Description of the task:
In the material below, arrange the lines into a numbered list, starting with the line that contains "Document page, 1654x931 pixels." and continuing up to and including the line that contains "text_box Engenharia de Software [0, 0, 1654, 48]". Leave out the blank lines.

-*-

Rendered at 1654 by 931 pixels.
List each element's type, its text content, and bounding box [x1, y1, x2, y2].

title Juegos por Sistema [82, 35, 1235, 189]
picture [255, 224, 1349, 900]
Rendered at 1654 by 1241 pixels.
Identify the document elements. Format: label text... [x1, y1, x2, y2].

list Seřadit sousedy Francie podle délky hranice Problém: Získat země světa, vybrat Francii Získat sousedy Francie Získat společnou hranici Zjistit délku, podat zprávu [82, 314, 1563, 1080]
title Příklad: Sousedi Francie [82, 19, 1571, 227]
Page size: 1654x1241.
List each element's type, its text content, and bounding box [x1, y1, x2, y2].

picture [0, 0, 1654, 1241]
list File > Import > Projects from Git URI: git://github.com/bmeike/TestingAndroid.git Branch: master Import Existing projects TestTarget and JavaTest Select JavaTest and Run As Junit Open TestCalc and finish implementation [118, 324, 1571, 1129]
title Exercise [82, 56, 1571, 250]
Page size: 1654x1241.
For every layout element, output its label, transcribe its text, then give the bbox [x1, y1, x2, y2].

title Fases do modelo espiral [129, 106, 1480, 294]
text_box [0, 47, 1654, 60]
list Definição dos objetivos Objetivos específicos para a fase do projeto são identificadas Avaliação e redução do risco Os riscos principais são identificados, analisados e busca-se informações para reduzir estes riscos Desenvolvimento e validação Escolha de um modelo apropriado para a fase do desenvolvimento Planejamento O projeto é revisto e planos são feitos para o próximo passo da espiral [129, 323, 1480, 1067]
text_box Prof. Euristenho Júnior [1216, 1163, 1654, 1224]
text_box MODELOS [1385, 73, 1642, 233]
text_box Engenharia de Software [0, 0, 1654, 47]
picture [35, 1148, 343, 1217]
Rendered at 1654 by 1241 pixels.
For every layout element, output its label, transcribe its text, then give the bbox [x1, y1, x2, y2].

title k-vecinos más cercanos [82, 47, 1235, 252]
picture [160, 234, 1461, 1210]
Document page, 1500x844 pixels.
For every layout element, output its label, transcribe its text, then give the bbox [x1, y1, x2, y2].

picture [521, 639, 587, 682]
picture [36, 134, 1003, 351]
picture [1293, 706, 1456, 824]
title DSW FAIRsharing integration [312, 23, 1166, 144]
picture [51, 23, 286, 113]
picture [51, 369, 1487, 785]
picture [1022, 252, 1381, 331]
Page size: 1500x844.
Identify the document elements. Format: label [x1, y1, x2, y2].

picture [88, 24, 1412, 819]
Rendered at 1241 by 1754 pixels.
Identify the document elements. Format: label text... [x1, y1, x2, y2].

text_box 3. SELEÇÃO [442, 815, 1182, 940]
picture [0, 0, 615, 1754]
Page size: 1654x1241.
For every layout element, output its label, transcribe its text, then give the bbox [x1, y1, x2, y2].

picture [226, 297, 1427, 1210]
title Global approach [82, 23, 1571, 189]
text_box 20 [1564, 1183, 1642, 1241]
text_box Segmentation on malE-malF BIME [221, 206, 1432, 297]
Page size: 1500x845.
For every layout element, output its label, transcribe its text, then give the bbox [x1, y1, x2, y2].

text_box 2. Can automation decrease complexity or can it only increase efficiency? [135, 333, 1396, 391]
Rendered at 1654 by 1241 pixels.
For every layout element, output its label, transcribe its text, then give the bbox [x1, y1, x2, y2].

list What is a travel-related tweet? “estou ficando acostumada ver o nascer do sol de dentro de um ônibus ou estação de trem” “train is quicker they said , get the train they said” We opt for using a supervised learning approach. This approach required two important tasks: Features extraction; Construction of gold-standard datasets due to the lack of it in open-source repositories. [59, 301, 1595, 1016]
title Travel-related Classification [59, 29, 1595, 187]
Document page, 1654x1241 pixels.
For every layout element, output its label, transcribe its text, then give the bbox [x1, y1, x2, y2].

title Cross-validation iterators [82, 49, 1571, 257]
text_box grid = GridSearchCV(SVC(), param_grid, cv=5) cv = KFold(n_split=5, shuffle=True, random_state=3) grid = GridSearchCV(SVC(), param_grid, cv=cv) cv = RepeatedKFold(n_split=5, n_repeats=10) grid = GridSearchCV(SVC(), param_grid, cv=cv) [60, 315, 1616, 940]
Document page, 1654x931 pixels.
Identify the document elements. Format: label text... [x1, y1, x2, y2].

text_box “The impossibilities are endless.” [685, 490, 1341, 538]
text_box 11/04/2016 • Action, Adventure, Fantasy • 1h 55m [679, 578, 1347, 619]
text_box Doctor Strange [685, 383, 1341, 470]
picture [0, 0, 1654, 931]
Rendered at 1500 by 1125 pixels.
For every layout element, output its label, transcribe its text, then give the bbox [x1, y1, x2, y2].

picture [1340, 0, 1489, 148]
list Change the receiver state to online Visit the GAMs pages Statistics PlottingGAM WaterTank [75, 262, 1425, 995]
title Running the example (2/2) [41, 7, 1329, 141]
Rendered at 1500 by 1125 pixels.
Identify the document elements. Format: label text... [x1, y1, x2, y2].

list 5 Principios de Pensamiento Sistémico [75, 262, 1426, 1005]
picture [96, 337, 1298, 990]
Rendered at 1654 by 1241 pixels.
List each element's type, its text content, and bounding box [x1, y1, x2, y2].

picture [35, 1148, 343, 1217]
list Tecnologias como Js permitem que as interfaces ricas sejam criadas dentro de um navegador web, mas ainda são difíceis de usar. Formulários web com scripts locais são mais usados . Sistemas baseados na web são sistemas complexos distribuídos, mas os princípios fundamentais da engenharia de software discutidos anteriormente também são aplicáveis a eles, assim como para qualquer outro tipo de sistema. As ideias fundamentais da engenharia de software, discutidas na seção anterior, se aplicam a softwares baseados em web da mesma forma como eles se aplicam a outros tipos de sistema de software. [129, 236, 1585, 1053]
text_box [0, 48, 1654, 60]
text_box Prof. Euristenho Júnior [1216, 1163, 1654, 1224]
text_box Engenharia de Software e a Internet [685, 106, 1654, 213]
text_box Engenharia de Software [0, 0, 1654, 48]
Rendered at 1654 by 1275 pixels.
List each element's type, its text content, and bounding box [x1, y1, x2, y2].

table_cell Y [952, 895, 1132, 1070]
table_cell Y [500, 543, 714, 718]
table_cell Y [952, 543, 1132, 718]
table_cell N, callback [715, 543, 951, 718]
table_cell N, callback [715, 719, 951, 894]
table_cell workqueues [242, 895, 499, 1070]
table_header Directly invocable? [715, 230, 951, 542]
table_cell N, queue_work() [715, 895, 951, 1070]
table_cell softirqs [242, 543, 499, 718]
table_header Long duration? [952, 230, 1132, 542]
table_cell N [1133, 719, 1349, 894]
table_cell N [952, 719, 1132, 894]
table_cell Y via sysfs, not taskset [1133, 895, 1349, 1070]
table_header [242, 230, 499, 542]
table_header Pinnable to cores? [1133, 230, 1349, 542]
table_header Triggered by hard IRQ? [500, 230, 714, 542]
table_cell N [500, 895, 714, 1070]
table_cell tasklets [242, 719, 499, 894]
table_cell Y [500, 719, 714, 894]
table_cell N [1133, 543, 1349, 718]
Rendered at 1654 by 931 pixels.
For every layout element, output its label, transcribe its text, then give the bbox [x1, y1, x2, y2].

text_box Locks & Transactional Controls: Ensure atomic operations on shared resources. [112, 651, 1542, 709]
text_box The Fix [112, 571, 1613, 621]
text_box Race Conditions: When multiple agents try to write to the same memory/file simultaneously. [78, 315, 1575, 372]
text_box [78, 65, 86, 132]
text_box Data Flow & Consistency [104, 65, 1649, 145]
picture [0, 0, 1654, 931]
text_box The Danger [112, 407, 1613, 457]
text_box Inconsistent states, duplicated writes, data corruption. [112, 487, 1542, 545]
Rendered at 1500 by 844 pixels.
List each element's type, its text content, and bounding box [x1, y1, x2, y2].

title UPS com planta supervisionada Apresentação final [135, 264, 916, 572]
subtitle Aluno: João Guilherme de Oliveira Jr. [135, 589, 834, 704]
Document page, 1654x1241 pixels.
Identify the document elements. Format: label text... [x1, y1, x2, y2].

-*-

Result of this task:
1. Document page, 1654x931 pixels.
2. Identify the document elements. Format: label text... [x1, y1, x2, y2].
3. text_box “The impossibilities are endless.” [685, 490, 1341, 538]
4. text_box 11/04/2016 • Action, Adventure, Fantasy • 1h 55m [679, 578, 1347, 619]
5. text_box Doctor Strange [685, 383, 1341, 470]
6. picture [0, 0, 1654, 931]
7. Rendered at 1500 by 1125 pixels.
8. For every layout element, output its label, transcribe its text, then give the bbox [x1, y1, x2, y2].
9. picture [1340, 0, 1489, 148]
10. list Change the receiver state to online Visit the GAMs pages Statistics PlottingGAM WaterTank [75, 262, 1425, 995]
11. title Running the example (2/2) [41, 7, 1329, 141]
12. Rendered at 1500 by 1125 pixels.
13. Identify the document elements. Format: label text... [x1, y1, x2, y2].
14. list 5 Principios de Pensamiento Sistémico [75, 262, 1426, 1005]
15. picture [96, 337, 1298, 990]
16. Rendered at 1654 by 1241 pixels.
17. List each element's type, its text content, and bounding box [x1, y1, x2, y2].
18. picture [35, 1148, 343, 1217]
19. list Tecnologias como Js permitem que as interfaces ricas sejam criadas dentro de um navegador web, mas ainda são difíceis de usar. Formulários web com scripts locais são mais usados . Sistemas baseados na web são sistemas complexos distribuídos, mas os princípios fundamentais da engenharia de software discutidos anteriormente também são aplicáveis a eles, assim como para qualquer outro tipo de sistema. As ideias fundamentais da engenharia de software, discutidas na seção anterior, se aplicam a softwares baseados em web da mesma forma como eles se aplicam a outros tipos de sistema de software. [129, 236, 1585, 1053]
20. text_box [0, 48, 1654, 60]
21. text_box Prof. Euristenho Júnior [1216, 1163, 1654, 1224]
22. text_box Engenharia de Software e a Internet [685, 106, 1654, 213]
23. text_box Engenharia de Software [0, 0, 1654, 48]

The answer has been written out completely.